+++ Text provided
In #1288 which I've found, there was some back and forth about what the first sentence there means (which I agree with -- i.e. that the current spec seems to treat this schema as any other subschema, by virtue of omission). But the second sentence still has undefined behavior, because "SHOULD" there isn't clear.
Specifically, this schema (or others like it) when validating the instance 12:
{
"$ref": "#foo",
"contentSchema": {
"$anchor": "foo",
"type": "string"
}
}
either blows up if one follows the SHOULD or else returns invalid if one ignores the SHOULD about contentMediaType being missing. (FWIW of the implementations Bowtie supports, there appear to be at least 1 implementation with both behaviors, though unclear whether they explicitly intend to do so).
It seems unnecessary to have undefined behavior in this case (one reminiscent of old $ref), so my personal opinion would be to remove that second sentence (and not intimate that it's ok to ignore it), or to just make it invalid to have contentSchema present without contentMediaType (and add a dependentRequired to the metaschema).
(n.b. #1352 already tweaked the language here coming out of #1288, but the second sentence is still present.)
blows up if one follows the SHOULD
I don't follow your logic here. Following the SHOULD means that contentSchema is ignored in your example. I see nothing wrong with that.
It doesn't mean that identifiers aren't still registered, just that the keyword isn't evaluated.
Here's the language from draft 7's $ref definition:
All other properties in a "$ref" object MUST be ignored.
where it was essentially universally understood that this means identifiers are not registered. As far as a quick skim, no other language is present there, that's how we chose to communicate that behavior.
++++++
Exercises to complete —
• A. List every property name that appears in the example JSON schema in the discussion.
• B. Copy everything in the discussion from "In #1288 which" down to "there isn't clear.".
+++ Dataset excerpts
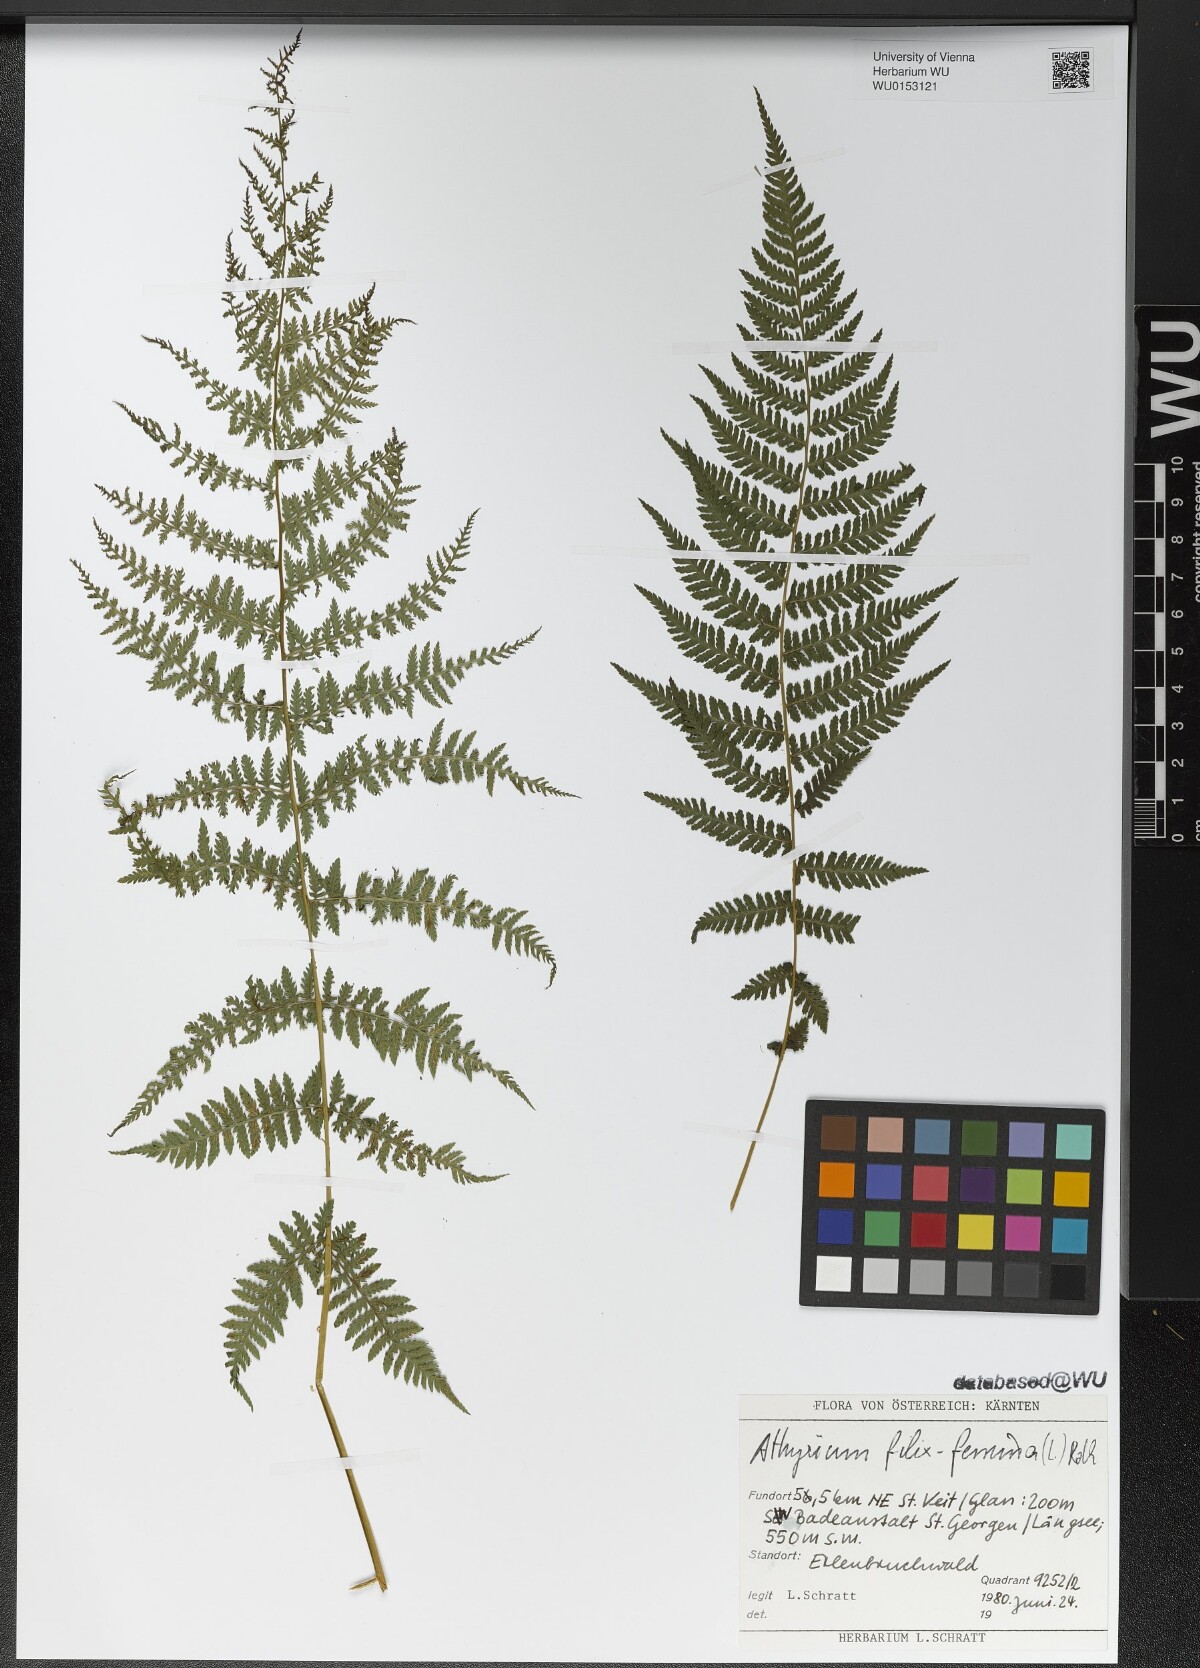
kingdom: Plantae
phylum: Tracheophyta
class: Polypodiopsida
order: Polypodiales
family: Athyriaceae
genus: Athyrium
++++++
Per-task outputs —
• A. $ref, contentSchema, $anchor, type

• B.
In #1288 which I've found, there was some back and forth about what the first sentence there means (which I agree with -- i.e. that the current spec seems to treat this schema as any other subschema, by virtue of omission). But the second sentence still has undefined behavior, because "SHOULD" there isn't clear.